In order to increase external funding for the cash-starved highway projects, NHAI has recently invited bids for nine operational highways valued at Rs 6,300 crore.
“Considering the high upfront amount involved and strict bidding criteria, the bidding is likely to elicit interest only from serious and large developers. Given the technical and financial prerequisites, competition would be likely restricted.
Few road contractors have expressed interest and 7-8 players are likely to bid for this bundle of nine projects,” said Amar Ambani, head of research at IIFL.
Under the new toll-operate-transfer (TOT) model, infrastructure players are provided with the right to collect toll for a specific time period against an upfront lump sum payment.
Among the eligibility criteria for bidders include a minimum net worth or assets under management (AuM) of Rs 2,500 crore as at the end of FY17 and an upfront bid security amount of Rs 62 crore.
According to Mr Ambani, only few standalone engineering procurement construction players may bid considering the size of the project.
“As per some of the developers, the issue with the project is the tenure which stands at 30 years in this case.
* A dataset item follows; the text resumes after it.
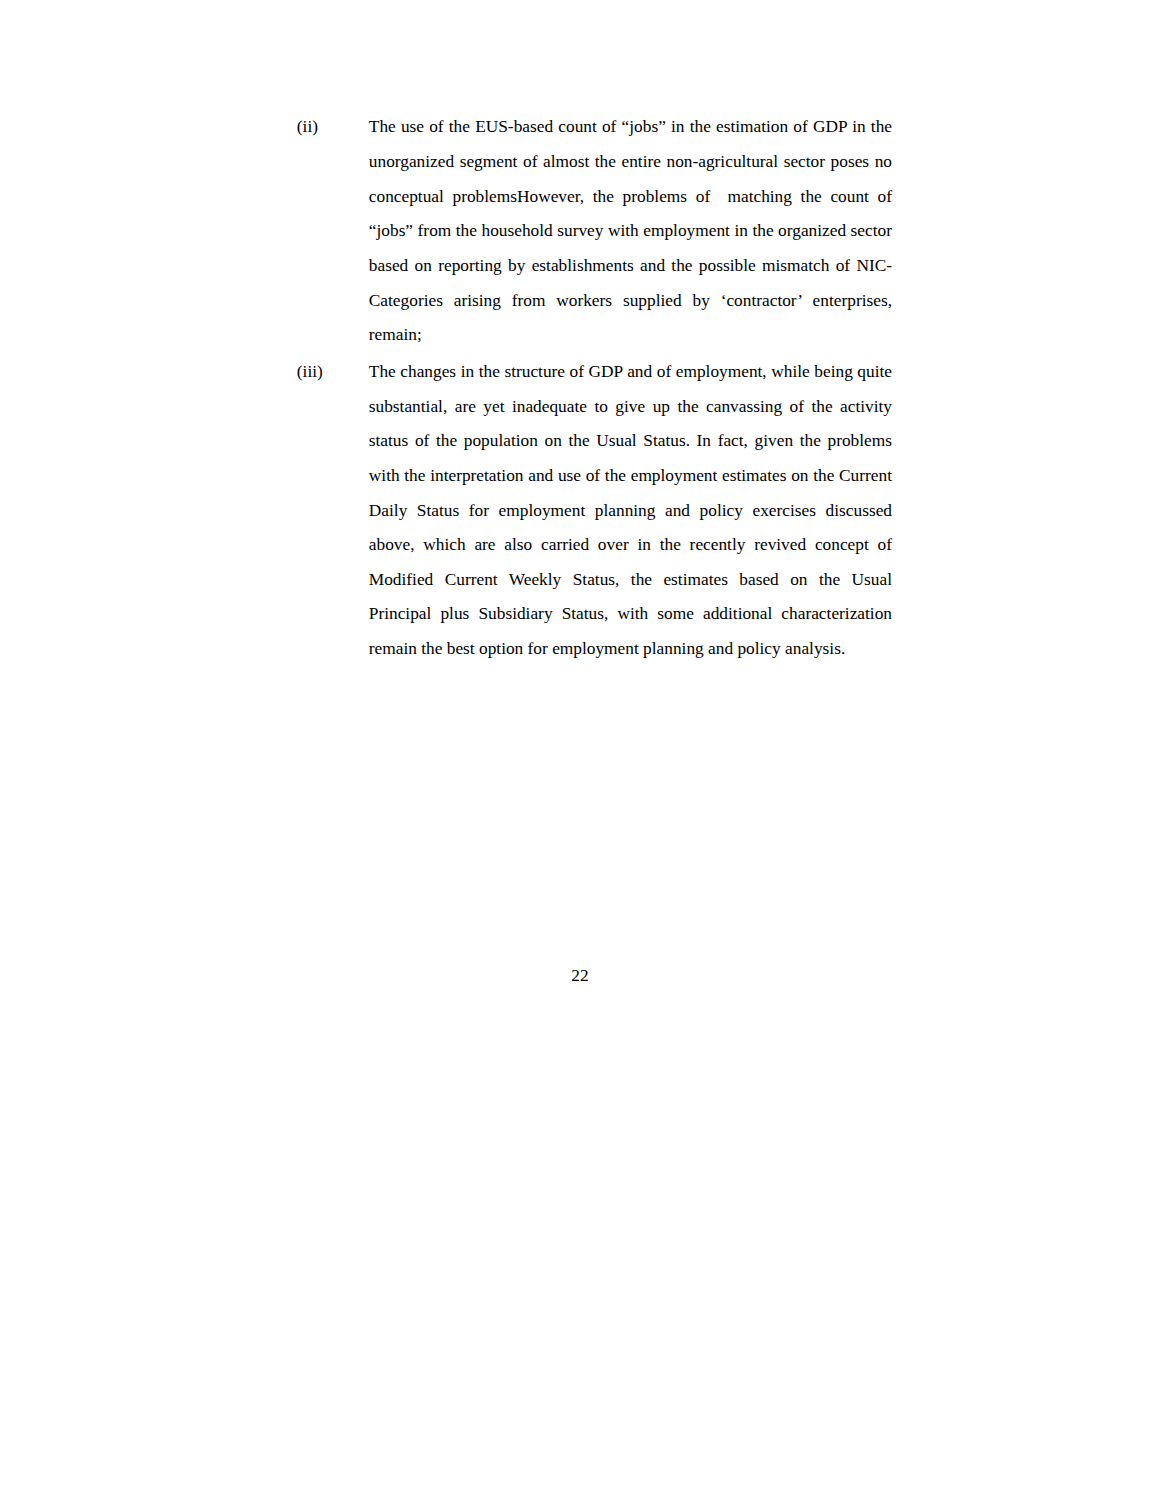(ii) The use of the EUS-based count of “jobs” in the estimation of GDP in the unorganized segment of almost the entire non-agricultural sector poses no conceptual problemsHowever, the problems of matching the count of “jobs” from the household survey with employment in the organized sector based on reporting by establishments and the possible mismatch of NIC-Categories arising from workers supplied by ‘contractor’ enterprises, remain;
(iii) The changes in the structure of GDP and of employment, while being quite substantial, are yet inadequate to give up the canvassing of the activity status of the population on the Usual Status. In fact, given the problems with the interpretation and use of the employment estimates on the Current Daily Status for employment planning and policy exercises discussed above, which are also carried over in the recently revived concept of Modified Current Weekly Status, the estimates based on the Usual Principal plus Subsidiary Status, with some additional characterization remain the best option for employment planning and policy analysis.
22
The bank funding is available only for a maximum tenure of 20-25 years, which creates a big divide. This issue may have to be resolved either by reducing the tenure or arranging long term funding,” he added.
In October 2017, the government approved Rs 7 lakh crore worth of highway projects including the Bharatmala programme under which over 80,000 km of highways would be built over the next five years. It would be financed through market borrowings, private investments and central road fund.